By preplanning the strategies and requirements for a potential future rescue, the rescue team is able to perform a thorough evaluation without the pressure of having to make quick decisions, as would be the case in an actual emergency. The level of detail in a rescue plan varies depending on several factors and should be determined by the rescue service that completes the plan. Some, but not all, of those factors include: configuration of the space, immediate surroundings, location of the space, position/dimensions of entry portals, hazards of the space, personal protective equipment required, number of authorised entrants, experience of the rescue team and available rescue equipment.

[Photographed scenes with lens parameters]
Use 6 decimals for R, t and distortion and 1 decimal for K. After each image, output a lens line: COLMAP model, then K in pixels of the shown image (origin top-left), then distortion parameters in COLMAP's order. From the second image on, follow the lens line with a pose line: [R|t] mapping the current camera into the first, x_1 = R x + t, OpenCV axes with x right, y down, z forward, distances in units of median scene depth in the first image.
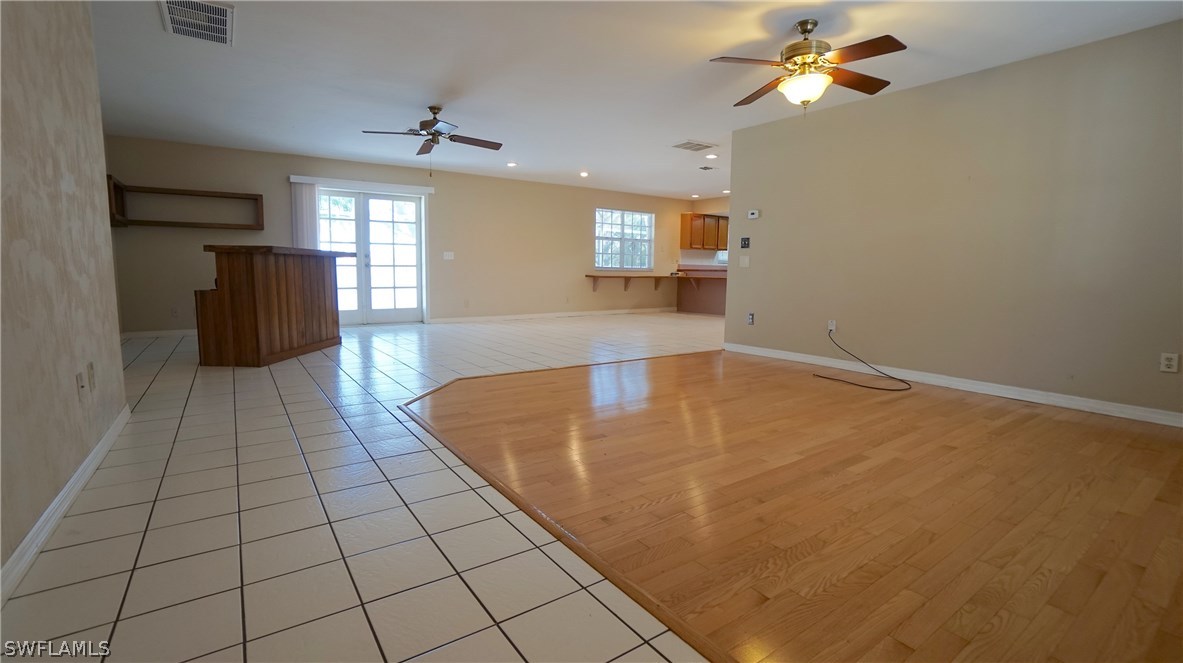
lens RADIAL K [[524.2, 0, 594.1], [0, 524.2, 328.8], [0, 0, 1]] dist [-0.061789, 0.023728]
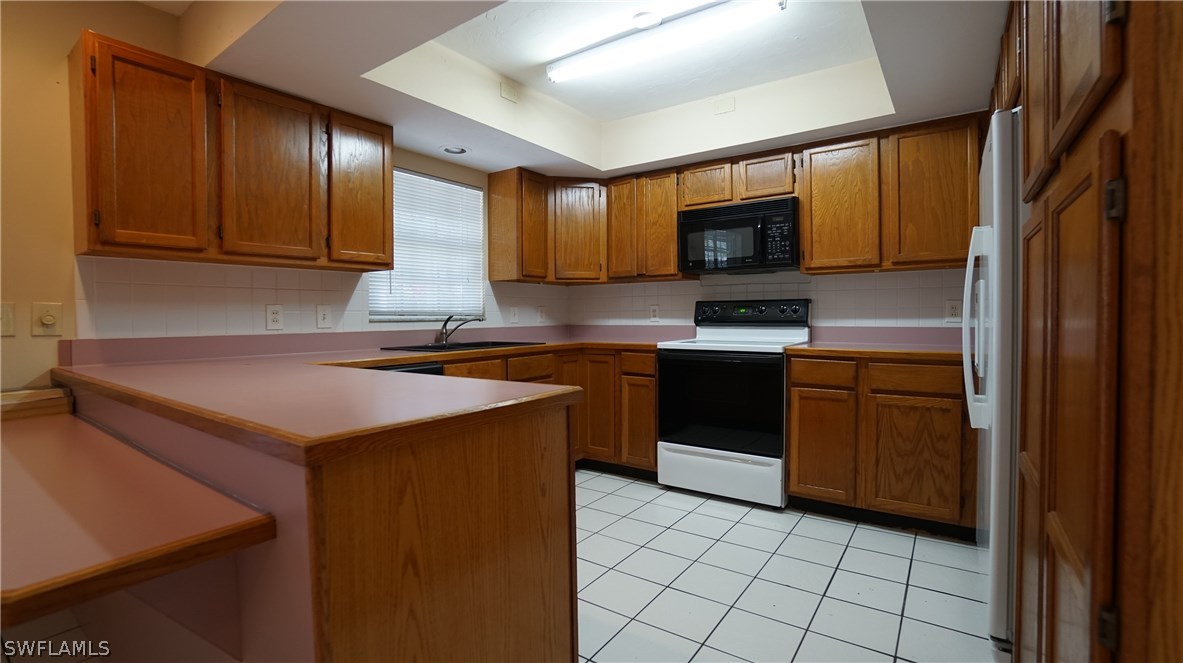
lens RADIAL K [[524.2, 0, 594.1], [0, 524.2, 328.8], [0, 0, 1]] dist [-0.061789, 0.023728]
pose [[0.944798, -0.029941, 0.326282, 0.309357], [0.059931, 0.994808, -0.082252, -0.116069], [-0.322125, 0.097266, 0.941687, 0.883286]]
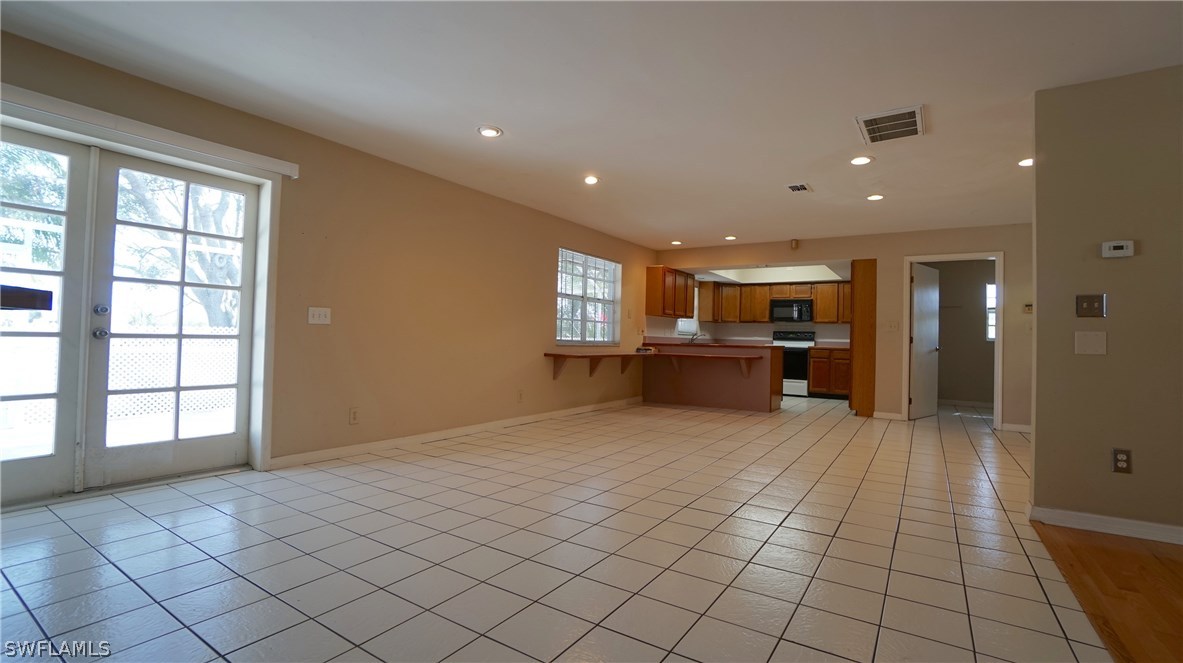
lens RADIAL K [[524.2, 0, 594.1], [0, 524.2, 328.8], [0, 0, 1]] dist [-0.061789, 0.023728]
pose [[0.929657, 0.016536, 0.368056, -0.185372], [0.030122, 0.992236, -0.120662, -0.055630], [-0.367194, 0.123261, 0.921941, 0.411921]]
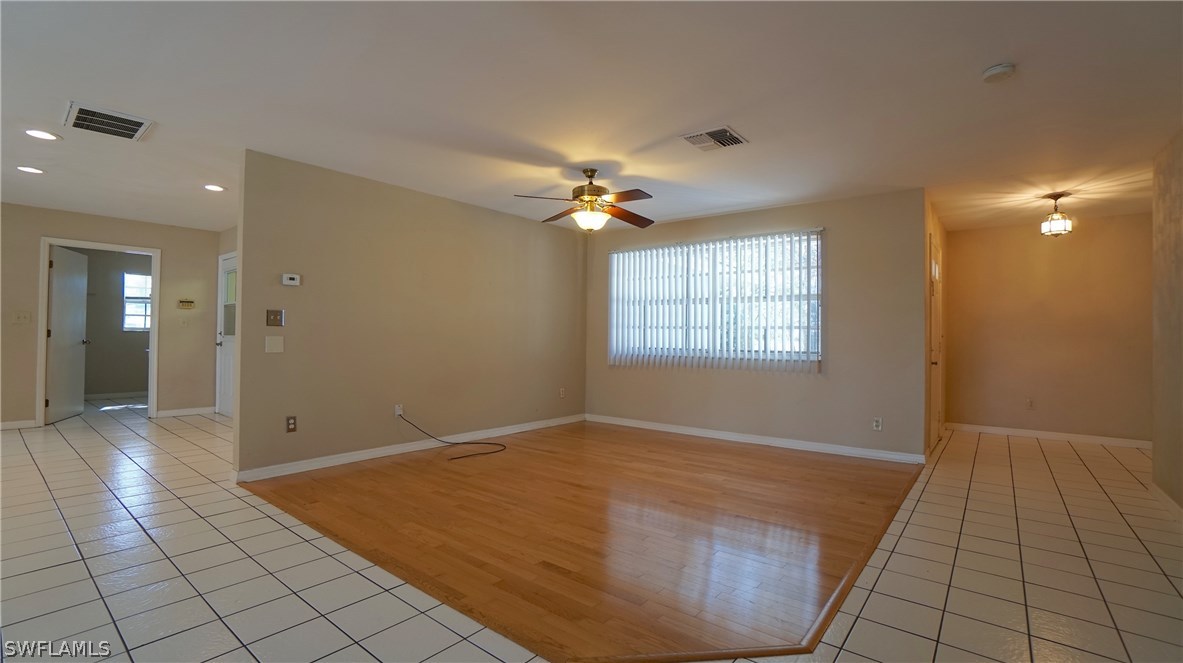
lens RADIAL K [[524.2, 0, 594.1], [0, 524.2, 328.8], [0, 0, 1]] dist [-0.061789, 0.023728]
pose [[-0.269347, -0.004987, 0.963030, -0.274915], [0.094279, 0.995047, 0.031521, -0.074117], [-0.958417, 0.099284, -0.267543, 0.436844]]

**What this exercise asks:**
[a] Among the factors listed in the rescue-planning text, name every one whose wording contains the words "of the space".
[b] Decide whether each statement agrees with the rescue-planning text, answering yes or no and quoting the words that settle it. (i) Every rescue plan has the same level of detail. (ii) The rescue service that completes the plan should decide its level of detail. (iii) The text gives a complete list of the factors that affect the level of detail.
The entries are separate material, unrelated to the rescue-planning text.

**Answers to the exercise:**
[a] Configuration of the space, location of the space, hazards of the space

[b]
(i) No: "The level of detail in a rescue plan varies depending on several factors"
(ii) Yes: "should be determined by the rescue service that completes the plan"
(iii) No: "Some, but not all, of those factors include"